_Tasks to complete:_
a) Rewrite the colorectal cancer abstract starting at "Author information" and ending at "Cheonan, Republic of Korea.", with "Biochemistry" changed to "Molecular Biology".
b) Write the next part of the colorectal cancer abstract, picking up right after its last sentence.

_Passage to read:_
BEGIN
Hypoxia-induced PGC-1α Regulates Mitochondrial Function and Tumorigenesis of Colorectal Cancer Cells.

Yun CW1, Lee JH1,2, Lee SH3,2.

Author information

1
Medical Science Research Institute, Soonchunhyang University Seoul Hospital, Seoul, Republic of Korea.
2
Departments of Biochemistry, Soonchunhyang University College of Medicine, Cheonan, Republic of Korea.
3
Medical Science Research Institute, Soonchunhyang University Seoul Hospital, Seoul, Republic of Korea ykckss1114@nate.com jhlee0407@sch.ac.kr.

Abstract

BACKGROUND/AIM:

Hypoxia promotes tumor proliferation and metastasis in colorectal cancer (CRC). Since the tumor microenvironment is generally characterized by hypoxia, its understanding is important for cancer therapy. We hypothesized that hypoxia promotes the mitochondrial function, mobility, and proliferation of CRC by up-regulating peroxisome proliferator-activated receptor gamma coactivator 1-alpha (PGC-1α).
END
_Extracted material:_
BEGIN
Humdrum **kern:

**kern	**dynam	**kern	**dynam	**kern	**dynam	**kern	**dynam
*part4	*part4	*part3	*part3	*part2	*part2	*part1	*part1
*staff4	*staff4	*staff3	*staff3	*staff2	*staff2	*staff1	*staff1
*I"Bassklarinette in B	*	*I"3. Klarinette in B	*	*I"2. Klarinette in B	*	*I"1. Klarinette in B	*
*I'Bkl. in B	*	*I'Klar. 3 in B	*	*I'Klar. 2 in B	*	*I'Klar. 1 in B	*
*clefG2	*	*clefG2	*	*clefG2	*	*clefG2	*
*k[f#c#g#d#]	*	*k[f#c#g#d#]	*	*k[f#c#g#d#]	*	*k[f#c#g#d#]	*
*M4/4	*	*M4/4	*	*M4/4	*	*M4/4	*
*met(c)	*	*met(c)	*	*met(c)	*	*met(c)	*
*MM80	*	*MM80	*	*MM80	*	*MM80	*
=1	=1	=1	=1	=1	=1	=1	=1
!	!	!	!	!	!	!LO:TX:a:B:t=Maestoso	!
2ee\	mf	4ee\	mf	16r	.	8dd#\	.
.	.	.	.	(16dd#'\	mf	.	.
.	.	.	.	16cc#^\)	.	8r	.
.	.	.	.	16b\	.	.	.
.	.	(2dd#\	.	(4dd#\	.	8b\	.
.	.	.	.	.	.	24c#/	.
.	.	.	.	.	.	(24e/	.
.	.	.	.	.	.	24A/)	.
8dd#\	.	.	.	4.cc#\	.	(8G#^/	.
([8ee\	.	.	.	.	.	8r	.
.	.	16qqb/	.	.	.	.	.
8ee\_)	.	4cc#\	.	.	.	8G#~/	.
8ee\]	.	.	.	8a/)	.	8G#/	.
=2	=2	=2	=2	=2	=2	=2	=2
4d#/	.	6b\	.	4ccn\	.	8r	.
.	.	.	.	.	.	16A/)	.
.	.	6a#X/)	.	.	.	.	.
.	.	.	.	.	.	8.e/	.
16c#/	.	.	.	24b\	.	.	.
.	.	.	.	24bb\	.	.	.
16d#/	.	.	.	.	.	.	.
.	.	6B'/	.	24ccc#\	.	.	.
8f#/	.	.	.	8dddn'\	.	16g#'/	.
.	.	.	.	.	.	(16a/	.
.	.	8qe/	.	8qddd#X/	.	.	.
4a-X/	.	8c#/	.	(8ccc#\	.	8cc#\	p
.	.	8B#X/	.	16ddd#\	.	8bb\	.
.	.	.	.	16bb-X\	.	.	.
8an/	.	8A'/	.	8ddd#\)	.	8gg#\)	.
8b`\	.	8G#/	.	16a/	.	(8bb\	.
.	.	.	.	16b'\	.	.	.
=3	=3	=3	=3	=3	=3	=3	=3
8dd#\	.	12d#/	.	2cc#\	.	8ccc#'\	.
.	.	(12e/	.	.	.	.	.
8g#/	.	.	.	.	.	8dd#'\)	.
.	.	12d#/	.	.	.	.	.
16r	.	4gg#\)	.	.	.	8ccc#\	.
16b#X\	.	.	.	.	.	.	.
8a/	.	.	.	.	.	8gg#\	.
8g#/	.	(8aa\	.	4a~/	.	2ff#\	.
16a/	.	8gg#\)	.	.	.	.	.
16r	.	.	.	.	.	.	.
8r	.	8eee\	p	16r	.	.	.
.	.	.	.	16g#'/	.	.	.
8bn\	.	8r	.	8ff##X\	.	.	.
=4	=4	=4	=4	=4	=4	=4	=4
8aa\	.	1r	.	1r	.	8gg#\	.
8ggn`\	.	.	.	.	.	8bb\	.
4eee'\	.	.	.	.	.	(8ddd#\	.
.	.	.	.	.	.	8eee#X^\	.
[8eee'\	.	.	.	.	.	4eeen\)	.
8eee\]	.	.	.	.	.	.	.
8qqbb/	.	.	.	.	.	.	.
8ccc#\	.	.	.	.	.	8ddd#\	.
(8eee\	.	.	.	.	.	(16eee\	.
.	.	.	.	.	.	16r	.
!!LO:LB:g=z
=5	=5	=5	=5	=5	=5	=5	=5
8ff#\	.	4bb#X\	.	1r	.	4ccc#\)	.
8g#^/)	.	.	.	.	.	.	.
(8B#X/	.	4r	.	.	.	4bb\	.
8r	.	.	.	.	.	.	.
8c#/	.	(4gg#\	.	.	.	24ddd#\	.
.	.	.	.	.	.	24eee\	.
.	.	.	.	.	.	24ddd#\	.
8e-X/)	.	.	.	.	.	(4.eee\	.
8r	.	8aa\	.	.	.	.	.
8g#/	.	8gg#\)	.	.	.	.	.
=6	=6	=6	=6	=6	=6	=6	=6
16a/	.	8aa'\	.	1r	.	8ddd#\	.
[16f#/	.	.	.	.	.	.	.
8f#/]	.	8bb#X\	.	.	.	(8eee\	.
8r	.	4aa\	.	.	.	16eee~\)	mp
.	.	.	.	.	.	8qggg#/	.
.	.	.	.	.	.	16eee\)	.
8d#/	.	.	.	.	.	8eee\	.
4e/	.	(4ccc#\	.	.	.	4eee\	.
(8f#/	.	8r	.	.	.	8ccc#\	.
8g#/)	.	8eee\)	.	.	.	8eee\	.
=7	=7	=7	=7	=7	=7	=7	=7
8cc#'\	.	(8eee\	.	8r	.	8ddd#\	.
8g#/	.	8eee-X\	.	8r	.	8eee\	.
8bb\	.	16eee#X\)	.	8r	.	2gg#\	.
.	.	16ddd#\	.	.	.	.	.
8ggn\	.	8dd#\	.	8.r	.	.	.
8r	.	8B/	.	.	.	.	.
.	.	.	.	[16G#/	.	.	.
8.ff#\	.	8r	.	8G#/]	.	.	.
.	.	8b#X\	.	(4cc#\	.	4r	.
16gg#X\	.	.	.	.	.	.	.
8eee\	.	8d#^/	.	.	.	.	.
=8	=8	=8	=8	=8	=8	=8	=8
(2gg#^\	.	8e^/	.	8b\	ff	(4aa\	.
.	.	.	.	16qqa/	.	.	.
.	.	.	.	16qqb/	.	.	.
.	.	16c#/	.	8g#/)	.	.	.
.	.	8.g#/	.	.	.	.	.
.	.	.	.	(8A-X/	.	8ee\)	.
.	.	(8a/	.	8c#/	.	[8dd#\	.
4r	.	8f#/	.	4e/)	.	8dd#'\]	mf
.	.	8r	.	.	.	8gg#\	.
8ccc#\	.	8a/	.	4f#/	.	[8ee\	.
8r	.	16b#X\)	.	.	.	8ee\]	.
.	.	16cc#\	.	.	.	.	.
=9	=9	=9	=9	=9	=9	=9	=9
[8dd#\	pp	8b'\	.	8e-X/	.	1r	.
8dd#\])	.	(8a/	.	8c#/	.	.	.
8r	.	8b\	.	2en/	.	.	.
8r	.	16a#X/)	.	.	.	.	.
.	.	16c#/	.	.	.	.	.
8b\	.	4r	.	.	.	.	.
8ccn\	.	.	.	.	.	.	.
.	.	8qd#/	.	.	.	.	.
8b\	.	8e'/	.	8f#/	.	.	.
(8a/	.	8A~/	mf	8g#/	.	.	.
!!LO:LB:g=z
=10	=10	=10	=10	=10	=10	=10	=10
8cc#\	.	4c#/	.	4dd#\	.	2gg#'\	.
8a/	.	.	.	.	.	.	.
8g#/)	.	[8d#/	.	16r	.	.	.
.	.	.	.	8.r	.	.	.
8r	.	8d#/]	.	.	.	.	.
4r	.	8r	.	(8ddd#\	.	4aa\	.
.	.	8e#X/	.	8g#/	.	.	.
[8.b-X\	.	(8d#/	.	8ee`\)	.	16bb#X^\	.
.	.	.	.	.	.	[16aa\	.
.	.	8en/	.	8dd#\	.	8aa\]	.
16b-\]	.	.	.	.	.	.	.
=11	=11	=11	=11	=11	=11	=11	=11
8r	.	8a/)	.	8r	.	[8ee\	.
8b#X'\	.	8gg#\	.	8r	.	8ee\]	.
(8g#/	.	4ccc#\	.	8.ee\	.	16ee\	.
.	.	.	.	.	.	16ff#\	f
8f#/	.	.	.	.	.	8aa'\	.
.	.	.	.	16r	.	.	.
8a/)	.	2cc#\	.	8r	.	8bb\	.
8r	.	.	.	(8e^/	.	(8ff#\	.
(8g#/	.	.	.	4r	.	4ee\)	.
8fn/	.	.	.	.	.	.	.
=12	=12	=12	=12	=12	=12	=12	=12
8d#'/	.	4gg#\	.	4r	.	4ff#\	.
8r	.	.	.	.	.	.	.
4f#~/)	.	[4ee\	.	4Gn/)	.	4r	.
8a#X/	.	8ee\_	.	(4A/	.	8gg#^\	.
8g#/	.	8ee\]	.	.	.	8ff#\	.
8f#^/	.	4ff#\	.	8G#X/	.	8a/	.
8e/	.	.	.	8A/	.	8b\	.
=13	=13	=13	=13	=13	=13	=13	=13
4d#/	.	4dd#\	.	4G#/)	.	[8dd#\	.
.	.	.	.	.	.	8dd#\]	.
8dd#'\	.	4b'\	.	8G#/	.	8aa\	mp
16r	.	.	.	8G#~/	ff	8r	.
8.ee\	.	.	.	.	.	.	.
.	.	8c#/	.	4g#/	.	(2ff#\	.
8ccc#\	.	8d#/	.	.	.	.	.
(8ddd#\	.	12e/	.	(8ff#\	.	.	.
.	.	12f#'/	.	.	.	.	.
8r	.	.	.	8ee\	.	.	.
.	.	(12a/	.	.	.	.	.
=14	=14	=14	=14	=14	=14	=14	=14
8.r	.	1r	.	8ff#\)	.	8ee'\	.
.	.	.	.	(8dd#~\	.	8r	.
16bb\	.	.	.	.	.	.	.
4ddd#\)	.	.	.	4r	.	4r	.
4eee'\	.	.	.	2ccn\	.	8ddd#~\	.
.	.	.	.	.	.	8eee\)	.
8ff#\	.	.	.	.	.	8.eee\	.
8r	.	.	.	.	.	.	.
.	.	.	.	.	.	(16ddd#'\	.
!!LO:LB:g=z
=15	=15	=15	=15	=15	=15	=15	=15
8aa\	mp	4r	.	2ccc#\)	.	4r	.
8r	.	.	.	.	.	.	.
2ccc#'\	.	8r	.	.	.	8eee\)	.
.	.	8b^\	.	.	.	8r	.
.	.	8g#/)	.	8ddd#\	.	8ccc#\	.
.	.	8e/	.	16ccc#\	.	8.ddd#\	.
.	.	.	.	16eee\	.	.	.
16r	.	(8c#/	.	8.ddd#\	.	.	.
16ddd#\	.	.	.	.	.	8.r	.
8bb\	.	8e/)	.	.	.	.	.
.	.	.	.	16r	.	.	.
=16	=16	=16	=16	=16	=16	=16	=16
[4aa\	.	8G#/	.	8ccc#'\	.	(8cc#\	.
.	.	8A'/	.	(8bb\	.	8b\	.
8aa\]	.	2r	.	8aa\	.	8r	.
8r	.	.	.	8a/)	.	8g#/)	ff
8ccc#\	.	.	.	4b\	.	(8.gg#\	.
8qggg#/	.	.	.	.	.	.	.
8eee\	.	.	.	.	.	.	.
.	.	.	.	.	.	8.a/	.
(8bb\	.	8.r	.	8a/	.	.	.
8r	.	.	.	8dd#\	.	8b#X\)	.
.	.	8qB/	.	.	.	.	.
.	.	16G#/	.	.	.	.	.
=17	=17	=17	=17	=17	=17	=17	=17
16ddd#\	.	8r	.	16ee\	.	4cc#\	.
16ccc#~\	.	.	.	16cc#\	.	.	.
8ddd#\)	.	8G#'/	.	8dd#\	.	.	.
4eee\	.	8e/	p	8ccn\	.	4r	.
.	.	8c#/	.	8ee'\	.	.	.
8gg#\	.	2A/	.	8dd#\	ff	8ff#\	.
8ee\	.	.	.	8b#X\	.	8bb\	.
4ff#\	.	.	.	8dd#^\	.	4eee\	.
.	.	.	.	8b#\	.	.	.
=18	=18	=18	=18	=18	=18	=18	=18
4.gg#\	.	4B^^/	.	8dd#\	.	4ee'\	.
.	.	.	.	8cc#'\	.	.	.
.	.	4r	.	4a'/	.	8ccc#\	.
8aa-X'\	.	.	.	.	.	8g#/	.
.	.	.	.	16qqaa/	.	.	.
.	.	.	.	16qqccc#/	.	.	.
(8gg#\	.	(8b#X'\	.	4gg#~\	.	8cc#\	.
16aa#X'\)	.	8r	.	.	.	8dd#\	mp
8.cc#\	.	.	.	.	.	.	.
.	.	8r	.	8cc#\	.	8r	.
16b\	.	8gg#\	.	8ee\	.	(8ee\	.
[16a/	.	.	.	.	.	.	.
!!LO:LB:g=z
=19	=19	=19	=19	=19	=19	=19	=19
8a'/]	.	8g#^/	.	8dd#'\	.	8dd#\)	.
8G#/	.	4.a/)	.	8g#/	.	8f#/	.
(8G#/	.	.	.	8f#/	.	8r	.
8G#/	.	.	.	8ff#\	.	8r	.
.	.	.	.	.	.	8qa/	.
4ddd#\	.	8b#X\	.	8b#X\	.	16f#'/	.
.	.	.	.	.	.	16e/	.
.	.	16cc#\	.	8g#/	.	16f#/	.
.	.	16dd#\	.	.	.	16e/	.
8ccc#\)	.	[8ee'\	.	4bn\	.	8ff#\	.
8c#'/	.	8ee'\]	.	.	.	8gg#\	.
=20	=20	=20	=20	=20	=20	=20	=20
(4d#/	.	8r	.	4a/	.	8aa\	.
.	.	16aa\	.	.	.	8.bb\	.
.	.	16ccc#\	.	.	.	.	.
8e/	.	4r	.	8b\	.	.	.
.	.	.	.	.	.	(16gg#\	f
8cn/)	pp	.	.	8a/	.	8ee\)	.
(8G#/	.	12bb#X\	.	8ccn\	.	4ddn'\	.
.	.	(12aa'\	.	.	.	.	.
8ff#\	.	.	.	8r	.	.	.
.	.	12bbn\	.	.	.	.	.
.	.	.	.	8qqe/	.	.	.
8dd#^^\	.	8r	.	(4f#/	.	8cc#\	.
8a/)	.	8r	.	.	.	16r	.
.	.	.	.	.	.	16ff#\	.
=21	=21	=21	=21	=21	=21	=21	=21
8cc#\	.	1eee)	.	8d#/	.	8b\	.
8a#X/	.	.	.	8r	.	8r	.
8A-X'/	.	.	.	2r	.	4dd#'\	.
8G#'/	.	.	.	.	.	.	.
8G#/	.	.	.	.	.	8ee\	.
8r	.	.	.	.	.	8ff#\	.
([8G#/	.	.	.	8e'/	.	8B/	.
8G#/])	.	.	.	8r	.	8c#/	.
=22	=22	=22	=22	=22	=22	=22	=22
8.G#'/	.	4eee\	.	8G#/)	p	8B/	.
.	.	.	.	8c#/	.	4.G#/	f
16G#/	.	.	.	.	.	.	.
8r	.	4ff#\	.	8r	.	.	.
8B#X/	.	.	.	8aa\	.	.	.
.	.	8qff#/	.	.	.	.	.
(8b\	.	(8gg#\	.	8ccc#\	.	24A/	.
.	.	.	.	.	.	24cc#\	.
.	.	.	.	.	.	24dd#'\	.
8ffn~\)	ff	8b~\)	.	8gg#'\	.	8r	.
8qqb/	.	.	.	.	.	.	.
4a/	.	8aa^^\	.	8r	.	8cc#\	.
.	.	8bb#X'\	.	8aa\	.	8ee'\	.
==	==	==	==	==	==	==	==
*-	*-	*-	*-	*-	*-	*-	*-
END
_Answers for the exercise:_
a)
Author information

1
Medical Science Research Institute, Soonchunhyang University Seoul Hospital, Seoul, Republic of Korea.
2
Departments of Molecular Biology, Soonchunhyang University College of Medicine, Cheonan, Republic of Korea.

b)
MATERIALS AND METHODS:

To assess the effects of PGC-1α under hypoxia, we investigated the mitochondrial function, cell motility, and sphere formation as well as proliferation and apoptosis of CRC.

RESULTS:

Under hypoxia, we confirmed the increased expression of PGC-1α and reduced production of reactive oxygen species (ROS) by activating anti-oxidant enzymes. Also, up-regulation of PGC-1α enhanced the motility, sphere formation, and proliferation of CRC. Under the presence of the anti-cancer drug 5-fluorouracil (5FU), up-regulation of PGC-1α under hypoxia promoted resistance of CRC against 5FU-induced apoptosis.

CONCLUSION:

Targeting PGC-1α could to be a powerful strategy for CRC therapy.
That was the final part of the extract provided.